USB – Serial Debugger

This shows the moisture sensor from my previous entry with one exception – I added the USB Serial port. I have used various serial ports for debugging in the past, but never the USB despite I have always had it on my boards (almost always) – I simply never took the time to figure out how it worked before. And once I did I was puzzled about how easy it was.

Yes we have JTAG/SWD with single step debugger etc, but you do need a serial line to print info on during a real-time loop – not a lot of info, but triggered info about what is happening. You need this to verify that your system is working and to debug problems. Or to put it in a different way – you CAN manage without as I just had to in a project, but that will cost you a lot of extra hours.

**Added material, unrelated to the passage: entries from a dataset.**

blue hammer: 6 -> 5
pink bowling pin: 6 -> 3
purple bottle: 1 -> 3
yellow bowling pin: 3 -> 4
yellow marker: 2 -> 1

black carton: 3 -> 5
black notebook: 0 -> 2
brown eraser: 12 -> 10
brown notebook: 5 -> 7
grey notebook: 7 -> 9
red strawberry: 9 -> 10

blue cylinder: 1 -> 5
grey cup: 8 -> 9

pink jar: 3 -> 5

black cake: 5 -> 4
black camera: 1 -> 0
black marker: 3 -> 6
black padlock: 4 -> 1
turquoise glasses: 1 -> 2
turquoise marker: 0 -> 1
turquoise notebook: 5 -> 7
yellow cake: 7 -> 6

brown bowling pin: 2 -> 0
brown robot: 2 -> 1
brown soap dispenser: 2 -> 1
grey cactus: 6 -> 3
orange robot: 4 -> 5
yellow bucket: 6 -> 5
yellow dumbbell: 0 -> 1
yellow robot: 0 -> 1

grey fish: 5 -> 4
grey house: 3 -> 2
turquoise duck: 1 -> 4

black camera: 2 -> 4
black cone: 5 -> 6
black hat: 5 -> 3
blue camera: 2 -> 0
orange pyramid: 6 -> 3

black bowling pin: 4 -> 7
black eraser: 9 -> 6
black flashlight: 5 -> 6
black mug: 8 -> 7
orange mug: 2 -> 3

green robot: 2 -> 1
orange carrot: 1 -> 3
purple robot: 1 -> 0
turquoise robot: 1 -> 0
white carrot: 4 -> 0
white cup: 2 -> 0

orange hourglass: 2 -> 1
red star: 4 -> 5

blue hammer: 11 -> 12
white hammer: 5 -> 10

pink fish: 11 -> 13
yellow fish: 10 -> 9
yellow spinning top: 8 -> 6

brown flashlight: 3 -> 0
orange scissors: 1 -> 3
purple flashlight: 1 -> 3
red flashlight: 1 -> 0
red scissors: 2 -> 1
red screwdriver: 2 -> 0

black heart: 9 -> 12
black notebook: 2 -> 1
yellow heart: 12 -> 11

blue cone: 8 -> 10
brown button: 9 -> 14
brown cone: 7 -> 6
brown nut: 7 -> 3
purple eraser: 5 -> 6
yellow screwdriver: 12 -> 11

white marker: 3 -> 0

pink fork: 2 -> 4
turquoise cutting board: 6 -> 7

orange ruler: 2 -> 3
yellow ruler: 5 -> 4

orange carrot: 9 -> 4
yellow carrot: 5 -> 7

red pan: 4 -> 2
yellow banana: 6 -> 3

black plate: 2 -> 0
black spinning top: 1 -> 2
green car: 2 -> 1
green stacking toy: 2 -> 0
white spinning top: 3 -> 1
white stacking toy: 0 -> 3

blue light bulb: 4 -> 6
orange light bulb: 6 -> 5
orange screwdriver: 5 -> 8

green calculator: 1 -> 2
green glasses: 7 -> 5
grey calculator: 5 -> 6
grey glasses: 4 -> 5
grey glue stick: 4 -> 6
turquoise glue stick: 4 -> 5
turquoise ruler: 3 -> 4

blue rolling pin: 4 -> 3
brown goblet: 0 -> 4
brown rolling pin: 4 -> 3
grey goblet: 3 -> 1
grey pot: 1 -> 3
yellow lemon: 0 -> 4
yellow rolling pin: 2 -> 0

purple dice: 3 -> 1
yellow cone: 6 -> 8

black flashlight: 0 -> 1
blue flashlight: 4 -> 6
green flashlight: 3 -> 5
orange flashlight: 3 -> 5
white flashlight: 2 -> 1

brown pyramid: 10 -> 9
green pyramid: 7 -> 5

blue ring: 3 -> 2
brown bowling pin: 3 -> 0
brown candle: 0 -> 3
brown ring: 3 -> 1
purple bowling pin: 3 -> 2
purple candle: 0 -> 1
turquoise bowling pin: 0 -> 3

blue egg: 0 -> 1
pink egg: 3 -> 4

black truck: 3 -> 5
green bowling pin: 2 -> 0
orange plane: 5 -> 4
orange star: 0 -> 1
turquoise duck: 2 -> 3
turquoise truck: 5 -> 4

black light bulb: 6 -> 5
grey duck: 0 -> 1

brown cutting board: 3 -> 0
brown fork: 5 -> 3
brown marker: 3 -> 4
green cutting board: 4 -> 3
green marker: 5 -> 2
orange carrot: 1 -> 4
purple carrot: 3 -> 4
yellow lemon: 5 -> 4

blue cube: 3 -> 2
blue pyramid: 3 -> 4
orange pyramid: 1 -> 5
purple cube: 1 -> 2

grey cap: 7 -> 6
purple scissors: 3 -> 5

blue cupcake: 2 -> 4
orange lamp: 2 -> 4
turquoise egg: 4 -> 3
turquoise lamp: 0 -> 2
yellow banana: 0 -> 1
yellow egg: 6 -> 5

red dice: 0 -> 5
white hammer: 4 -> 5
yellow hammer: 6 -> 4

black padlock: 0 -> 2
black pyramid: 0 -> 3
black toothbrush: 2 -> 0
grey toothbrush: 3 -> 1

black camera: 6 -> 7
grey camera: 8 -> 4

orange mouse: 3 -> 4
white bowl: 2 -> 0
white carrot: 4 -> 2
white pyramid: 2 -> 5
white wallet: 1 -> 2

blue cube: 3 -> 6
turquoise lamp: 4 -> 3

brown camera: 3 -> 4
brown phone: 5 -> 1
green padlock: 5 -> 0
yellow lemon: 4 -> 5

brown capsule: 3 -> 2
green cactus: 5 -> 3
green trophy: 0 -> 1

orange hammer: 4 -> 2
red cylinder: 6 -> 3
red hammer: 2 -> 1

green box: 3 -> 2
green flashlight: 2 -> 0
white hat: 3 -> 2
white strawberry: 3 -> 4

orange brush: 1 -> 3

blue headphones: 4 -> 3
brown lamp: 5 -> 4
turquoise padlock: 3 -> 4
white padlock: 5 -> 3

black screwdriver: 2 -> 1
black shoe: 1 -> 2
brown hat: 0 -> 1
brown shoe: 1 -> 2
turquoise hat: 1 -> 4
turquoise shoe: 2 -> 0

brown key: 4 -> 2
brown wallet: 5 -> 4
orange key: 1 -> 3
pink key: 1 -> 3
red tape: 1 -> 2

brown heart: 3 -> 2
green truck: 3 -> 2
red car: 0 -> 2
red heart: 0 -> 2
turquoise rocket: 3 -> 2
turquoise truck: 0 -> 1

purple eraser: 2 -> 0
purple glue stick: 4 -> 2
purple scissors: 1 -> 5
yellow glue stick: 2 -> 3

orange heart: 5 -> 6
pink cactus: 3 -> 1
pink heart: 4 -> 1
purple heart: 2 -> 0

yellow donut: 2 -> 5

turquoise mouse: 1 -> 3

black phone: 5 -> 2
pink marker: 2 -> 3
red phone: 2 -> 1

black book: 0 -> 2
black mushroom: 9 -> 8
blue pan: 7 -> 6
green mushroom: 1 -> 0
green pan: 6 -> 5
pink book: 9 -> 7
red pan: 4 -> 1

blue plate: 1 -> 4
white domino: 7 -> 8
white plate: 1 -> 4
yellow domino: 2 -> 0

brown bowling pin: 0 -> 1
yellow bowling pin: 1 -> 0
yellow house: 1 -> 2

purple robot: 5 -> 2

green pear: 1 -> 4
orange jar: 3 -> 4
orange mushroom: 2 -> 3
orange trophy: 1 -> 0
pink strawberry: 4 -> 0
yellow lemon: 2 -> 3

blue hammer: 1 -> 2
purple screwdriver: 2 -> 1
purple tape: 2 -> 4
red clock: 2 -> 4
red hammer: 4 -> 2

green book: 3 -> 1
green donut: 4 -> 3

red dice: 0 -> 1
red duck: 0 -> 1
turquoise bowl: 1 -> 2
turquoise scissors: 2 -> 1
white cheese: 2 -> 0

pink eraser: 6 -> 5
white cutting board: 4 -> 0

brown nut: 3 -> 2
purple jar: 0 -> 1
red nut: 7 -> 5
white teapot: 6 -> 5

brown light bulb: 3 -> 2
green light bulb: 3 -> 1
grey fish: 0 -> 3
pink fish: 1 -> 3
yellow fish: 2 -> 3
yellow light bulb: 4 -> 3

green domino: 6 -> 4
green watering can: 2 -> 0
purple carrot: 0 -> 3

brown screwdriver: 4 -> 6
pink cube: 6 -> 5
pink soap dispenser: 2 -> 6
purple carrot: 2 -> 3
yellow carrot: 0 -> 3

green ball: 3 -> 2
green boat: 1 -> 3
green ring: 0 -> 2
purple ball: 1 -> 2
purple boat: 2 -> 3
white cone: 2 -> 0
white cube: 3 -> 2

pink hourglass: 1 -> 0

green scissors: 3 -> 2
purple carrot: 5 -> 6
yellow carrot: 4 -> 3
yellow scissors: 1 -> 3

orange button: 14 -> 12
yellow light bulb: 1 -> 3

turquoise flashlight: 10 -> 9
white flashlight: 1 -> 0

USB is perfect for maintenance and debugging – it only takes two pins and all software topside and embedded is free – only a few lines of code and you have a debug serial running.

In this case I will also use LoRa and I will even look into having a LoRa based Bootloader. A bootloader is a small program that download and start the real program. To do so you need to do a few tricks that I will get back to, but it is not difficult.

 

Something else that is handy is a proper serial debugger/logger application. This is something I want to create and it is very straight forward. You make a debugger that send info in a selected format and then you add logic to the top-side utility to filter and process that. I tend to do this as per need, so I will look into creating a proper one that I can re-use more because it is an important part of your development time/productivity.